Quando o entulho atrapalha
Em outras situações - quatro dos ecossistemas - os restos atuaram como obstáculo.
Nas pradarias de gramíneas altas, tapetes espessos de capim morto bloquearam a luz e travaram a subida de brotos novos que tentavam emergir das raízes logo abaixo.
Em recifes de coral no Pacífico Sul, esqueletos ramificados mortos por ondas de calor deram vantagem a competidores oportunistas, que tomaram espaço e dificultaram o retorno do coral vivo.
Ondas de calor já eliminaram antes os organismos que constroem recifes, como registou um estudo que acompanhou uma onda de calor oceânica.
Em marismas, detritos flutuantes assentaram sobre gramíneas vivas e as sufocaram. Em florestas tropicais húmidas, o material caído do dossel roubou a luz e o espaço de que plântulas jovens precisavam.
Uma floresta de kelp na Califórnia não apresentou efeito claro em nenhuma direção.
O fio condutor
Ao comparar os casos, a equipa percebeu que os restos influenciavam o ambiente principalmente de duas maneiras.
Em alguns cenários, alteravam a estrutura física do lugar - como um leito de conchas ou um emaranhado de esqueletos. Em outros, mudavam a disponibilidade de luz ou nutrientes; e, em qualquer uma dessas vias, o resultado podia ajudar ou prejudicar.
O que mais impressionou os autores não foi um caso isolado.
O facto de o material morto orientar a recuperação com tanta frequência - e com tanta força - em sistemas que partilham muito pouco entre si acabou por se tornar o ponto central. Essa recorrência ainda não havia sido quantificada.
“A conclusão mais marcante não é o efeito de qualquer organismo morto específico no seu respetivo ecossistema, mas o quão comum e forte é a influência dos mortos sobre os vivos”, disse Kopecky.
A ideia já circulava. Uma revisão de 2023 defendia que espécies fundadoras mortas deveriam ter um lugar real na ecologia, e não apenas uma menção marginal.

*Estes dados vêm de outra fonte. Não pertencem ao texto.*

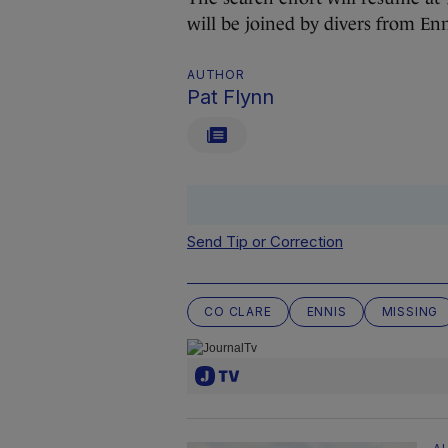
will be joined by divers from E
AUTHOR
Pat Flynn
Send Tip or Correction
CO CLARE
ENNIS
MISSING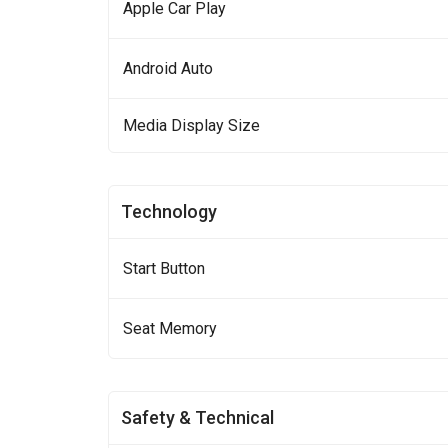
Apple Car Play
Android Auto
Media Display Size
Technology
Start Button
Seat Memory
Safety & Technical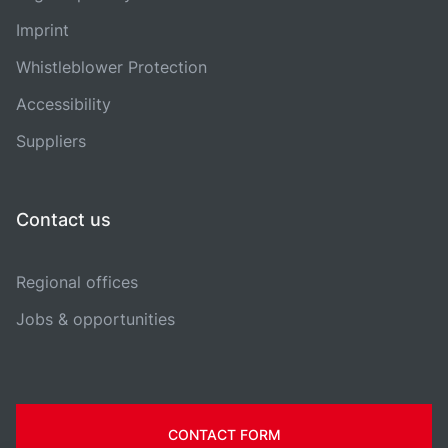
Imprint
Whistleblower Protection
Accessibility
Suppliers
Contact us
Regional offices
Jobs & opportunities
CONTACT FORM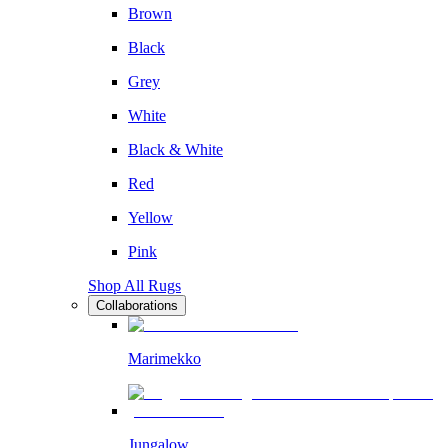
Brown
Black
Grey
White
Black & White
Red
Yellow
Pink
Shop All Rugs
Collaborations
Marimekko
Jungalow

Este estudo traz evidências concretas, colocando os mortos como agentes ativos - e não como detrito passivo.
Gerir o que fica depois
Tudo isso ganha urgência num momento decisivo. John Kominoski, biólogo da Florida International University (FIU) e coautor do estudo, observou que tempestades, incêndios e ondas de calor vêm a atingir com mais intensidade, deixando cada vez mais material morto.
Alguns gestores já atuam assim, mesmo sem nomear o princípio.
Queimadas prescritas removem capim morto para que as pradarias retomem o verde, e equipas de restauro afundam conchas antigas de ostras para dar base ao crescimento de novos recifes.
O que muda agora é a comprovação. Esses efeitos são suficientemente comuns para serem considerados um componente real de como os ecossistemas se recuperam.
Com isso, projetos de restauro podem, em mais lugares, aproveitar os restos que ajudam - e remover com antecedência os que prejudicam, antes que consolidem o dano.